I still don’t understand why altitude wasn’t considered - surely stalling
speed close to the ground would result in less damage than pitching towards
the ground an accelerating?

And how much can those sensors possibly cost anyway? (Real question - I have
no sense if we’re talking a few dollars, a few thousand, few million, or what)

------
cjbprime
This seems grossly overstated to me.

The optional warning they're talking about is just a light in a random section
of the cockpit called "AOA disagree". That's it. It can't help the Lion Air
crew, because the world wasn't aware that AoA was hooked up to a control
surface through a new system called MCAS. And it's not in the central EICAS
error display, so it's not where the pilots are _supposed_ to be looking for
information to help them diagnose an emergency. And it doesn't explain
anything about why it might be _super bad_ that there's an AoA disagreement.

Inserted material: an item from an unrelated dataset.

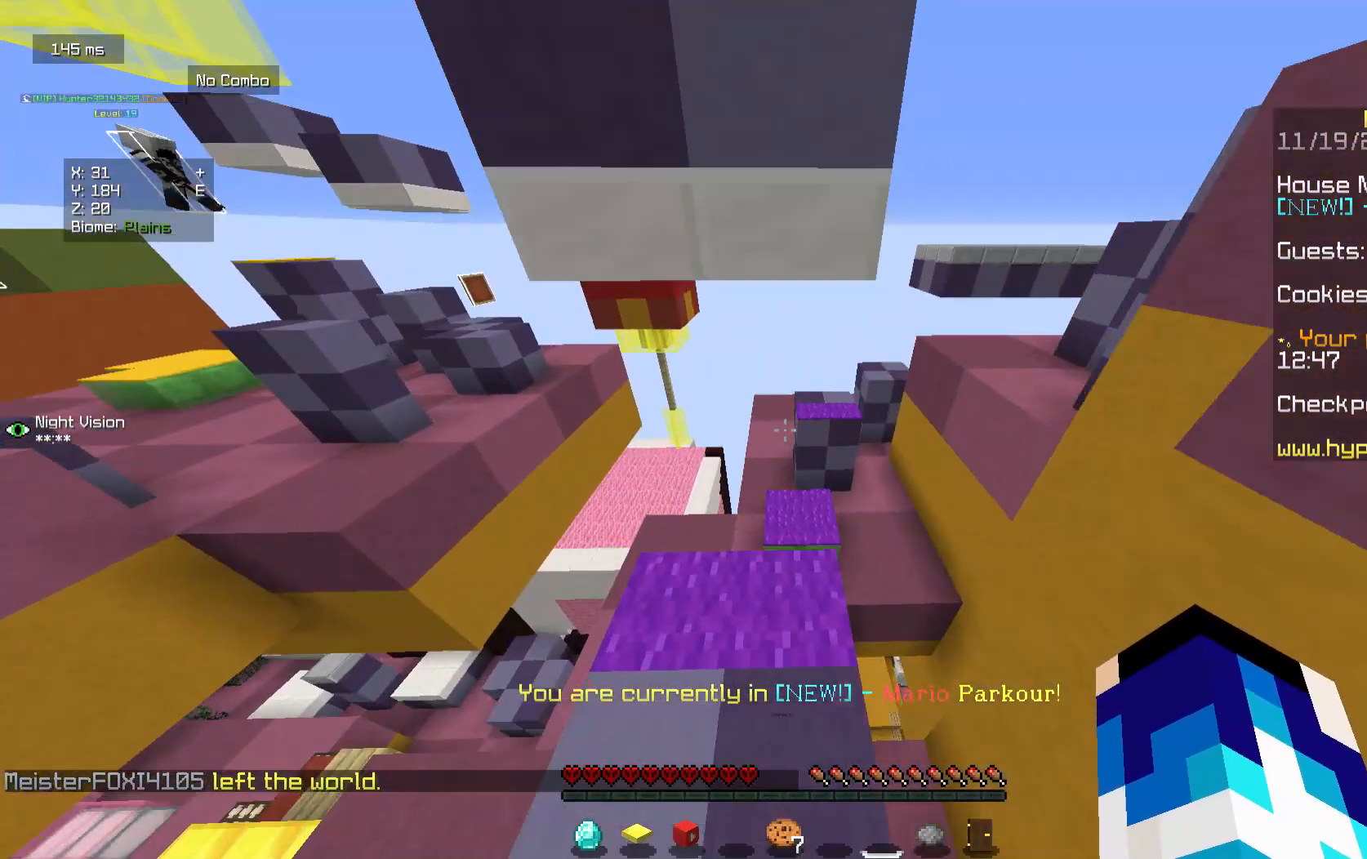
Gameplay with keyboard and mouse; each line is a JSON object with the keys and mouse buttons held at the frame after it. "events" lists presses ("down") and releases ("up") of "a", "d", "s", "w", "mouse_left" and "mouse_right" between this image and that frame as [ms after this image, input, new state], when the widget could be followed in between. "mouse_left", "mouse_right" = the "left", "right" buttons of the "mouse" list. No other keys are recorded. Fast repeated clicks can show as one long hold. Mouse movement is not recorded.
{"keys": ["w"], "mouse": [], "events": []}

So even if you know that MCAS exists and could malfunction, you'd have to also
know that it uses AoA internally. Basically, the light only helps you if you
already know both what MCAS is and how it works, and at that point you
probably weren't going to be crashing anyway?

The correct information in the cockpit to use to help with the problem is what
the Lion Air crew did the day before the crash: get a stall warning, see and
hear that the trim wheels keep moving, notice that the yoke feels heavy, and
move to the memory item for runaway trim.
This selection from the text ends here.